On June 25th, the California Supreme Court issued an opinion (Coito v. Superior Court) that settles the question whether witness interviews by an investigator must be revealed during pretrial discovery. To put the opinion in perspective, I’ll use an example from the employment litigation world.
Suppose an EMPLOYEE sues her EMPLOYER claiming that he/she was the victim of sexual harassment by a supervisor. EMPLOYER hires an attorney who, in the course of preparing the EMPLOYER’s defense, hires a private INVESTIGATOR to interview certain co-workers who may have knowledge of facts suggesting the EMPLOYEE is fabricating the claim. The question addressed in the Coito case was whether EMPLOYER’s attorney could be (1) compelled to give up the recorded statement obtained by the INVESTIGATOR; and/or (2) compelled to identify the co-workers that the INVESTIGATOR interviewed.
The Supreme Court held that the recorded statement itself is entitled to at least qualified work product protection. This means that, if EMPLOYER’s attorney establishes that disclosure of the recorded statement would reveal the attorney’s “impressions, conclusions, opinions, or legal research or theories,” EMPLOYER’s attorney cannot be compelled to share the statement. If the EMPLOYER’s attorney cannot make this showing, then the statement is still protected from disclosure unless the EMPLOYEE’s attorney can show he/she will be “unfairly prejudiced” in preparing EMPLOYEE’s claim without having the statement.
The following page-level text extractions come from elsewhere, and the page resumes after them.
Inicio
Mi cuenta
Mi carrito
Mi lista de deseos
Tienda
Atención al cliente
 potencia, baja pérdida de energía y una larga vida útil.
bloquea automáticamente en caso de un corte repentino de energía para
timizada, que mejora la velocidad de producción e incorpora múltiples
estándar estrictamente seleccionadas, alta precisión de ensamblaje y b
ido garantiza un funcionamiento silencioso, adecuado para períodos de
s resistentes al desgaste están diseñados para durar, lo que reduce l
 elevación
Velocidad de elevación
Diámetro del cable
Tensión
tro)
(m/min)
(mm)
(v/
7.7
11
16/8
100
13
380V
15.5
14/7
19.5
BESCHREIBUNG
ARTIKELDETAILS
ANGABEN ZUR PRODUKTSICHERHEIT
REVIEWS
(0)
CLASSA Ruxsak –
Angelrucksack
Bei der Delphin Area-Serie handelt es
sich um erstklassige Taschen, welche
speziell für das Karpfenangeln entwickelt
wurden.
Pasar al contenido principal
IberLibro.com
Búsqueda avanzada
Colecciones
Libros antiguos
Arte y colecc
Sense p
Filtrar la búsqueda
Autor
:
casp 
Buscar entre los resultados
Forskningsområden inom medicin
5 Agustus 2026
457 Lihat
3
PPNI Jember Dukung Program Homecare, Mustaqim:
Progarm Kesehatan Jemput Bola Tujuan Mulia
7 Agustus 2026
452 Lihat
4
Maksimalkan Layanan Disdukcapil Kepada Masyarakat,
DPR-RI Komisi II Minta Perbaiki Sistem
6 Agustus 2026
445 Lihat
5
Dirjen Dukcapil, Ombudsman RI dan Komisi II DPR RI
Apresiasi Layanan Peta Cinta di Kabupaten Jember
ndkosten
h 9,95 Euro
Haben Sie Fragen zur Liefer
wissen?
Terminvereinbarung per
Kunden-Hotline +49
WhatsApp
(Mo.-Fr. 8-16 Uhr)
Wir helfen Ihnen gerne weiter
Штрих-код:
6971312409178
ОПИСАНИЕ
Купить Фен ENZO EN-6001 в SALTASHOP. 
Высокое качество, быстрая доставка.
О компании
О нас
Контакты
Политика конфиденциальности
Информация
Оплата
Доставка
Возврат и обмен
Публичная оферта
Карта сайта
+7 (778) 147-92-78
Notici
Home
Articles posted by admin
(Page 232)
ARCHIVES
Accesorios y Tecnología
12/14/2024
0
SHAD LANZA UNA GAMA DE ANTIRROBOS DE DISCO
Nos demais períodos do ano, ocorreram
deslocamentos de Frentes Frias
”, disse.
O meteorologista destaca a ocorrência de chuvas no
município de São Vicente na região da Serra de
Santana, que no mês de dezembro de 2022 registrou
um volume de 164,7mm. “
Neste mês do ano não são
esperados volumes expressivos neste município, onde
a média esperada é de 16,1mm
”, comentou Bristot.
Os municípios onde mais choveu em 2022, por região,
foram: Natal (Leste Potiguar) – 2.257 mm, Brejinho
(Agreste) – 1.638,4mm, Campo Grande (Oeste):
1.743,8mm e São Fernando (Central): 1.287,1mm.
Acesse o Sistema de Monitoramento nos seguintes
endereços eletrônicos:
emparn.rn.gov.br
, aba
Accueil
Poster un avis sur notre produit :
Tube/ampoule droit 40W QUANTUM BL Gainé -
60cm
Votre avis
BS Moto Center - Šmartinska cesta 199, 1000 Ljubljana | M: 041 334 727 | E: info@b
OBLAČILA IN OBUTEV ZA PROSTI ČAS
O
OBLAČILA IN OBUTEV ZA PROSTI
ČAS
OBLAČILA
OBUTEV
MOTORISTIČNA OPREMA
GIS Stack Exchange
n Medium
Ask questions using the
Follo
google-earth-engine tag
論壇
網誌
As to the names of witnesses interviewed, the Supreme Court held that this information is only protected if EMPLOYER’s attorney persuades a court that disclosure would reveal the attorney’s tactics, impressions, or evaluation of the case (absolute privilege) or would result in EMPLOYEE’s attorney taking undue advantage of the attorney’s industry or efforts (qualified privilege).